WHAT TO PRODUCE
Scan each line of the records for the word "Right" and extract the ones that have it.
** DATA FOR THIS TASK follows **
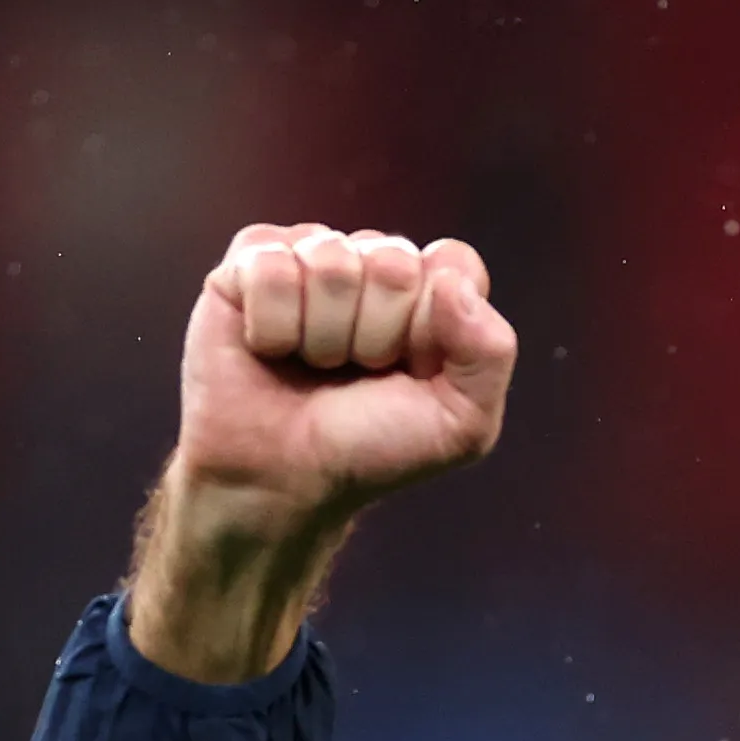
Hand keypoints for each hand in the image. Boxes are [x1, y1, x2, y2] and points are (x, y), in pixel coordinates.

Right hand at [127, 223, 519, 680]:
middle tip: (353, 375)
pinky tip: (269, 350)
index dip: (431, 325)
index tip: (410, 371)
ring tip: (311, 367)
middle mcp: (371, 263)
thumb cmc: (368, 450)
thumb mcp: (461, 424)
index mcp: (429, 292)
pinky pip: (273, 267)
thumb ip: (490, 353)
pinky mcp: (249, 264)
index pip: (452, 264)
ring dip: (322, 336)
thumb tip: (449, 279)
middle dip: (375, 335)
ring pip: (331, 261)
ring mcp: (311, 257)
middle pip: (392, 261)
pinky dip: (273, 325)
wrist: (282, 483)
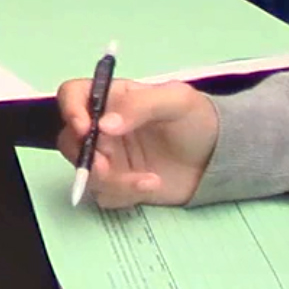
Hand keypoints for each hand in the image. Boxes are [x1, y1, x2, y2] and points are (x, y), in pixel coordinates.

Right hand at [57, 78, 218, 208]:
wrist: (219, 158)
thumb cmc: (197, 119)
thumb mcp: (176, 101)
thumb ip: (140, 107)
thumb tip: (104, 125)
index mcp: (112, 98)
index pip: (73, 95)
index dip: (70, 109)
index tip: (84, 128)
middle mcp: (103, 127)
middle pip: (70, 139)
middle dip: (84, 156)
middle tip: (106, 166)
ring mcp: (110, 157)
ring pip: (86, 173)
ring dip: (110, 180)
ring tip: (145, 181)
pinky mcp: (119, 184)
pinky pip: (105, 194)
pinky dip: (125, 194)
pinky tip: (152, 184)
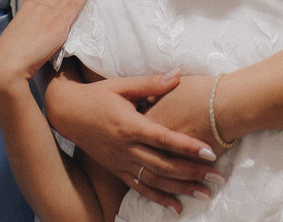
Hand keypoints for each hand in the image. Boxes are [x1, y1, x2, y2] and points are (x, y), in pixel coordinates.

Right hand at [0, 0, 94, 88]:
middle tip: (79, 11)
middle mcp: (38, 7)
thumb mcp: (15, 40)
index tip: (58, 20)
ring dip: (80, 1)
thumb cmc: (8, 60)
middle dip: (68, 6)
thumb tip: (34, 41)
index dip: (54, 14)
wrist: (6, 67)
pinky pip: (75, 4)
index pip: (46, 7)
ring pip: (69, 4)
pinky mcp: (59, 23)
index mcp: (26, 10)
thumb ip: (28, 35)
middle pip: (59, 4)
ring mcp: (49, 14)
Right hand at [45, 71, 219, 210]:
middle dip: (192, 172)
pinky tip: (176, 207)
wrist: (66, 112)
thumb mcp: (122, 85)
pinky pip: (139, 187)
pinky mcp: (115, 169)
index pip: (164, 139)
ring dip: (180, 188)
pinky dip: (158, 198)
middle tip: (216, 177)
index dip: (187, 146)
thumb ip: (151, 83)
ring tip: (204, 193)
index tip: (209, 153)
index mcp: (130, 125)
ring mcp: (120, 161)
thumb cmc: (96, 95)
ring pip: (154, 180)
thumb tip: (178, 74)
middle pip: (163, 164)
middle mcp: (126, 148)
** End of DATA FOR THIS TASK **
RESULT BELOW
Right hand at [127, 223, 519, 680]:
Right hand at [57, 78, 218, 208]:
Right hand at [0, 0, 94, 88]:
Right hand at [45, 71, 219, 210]:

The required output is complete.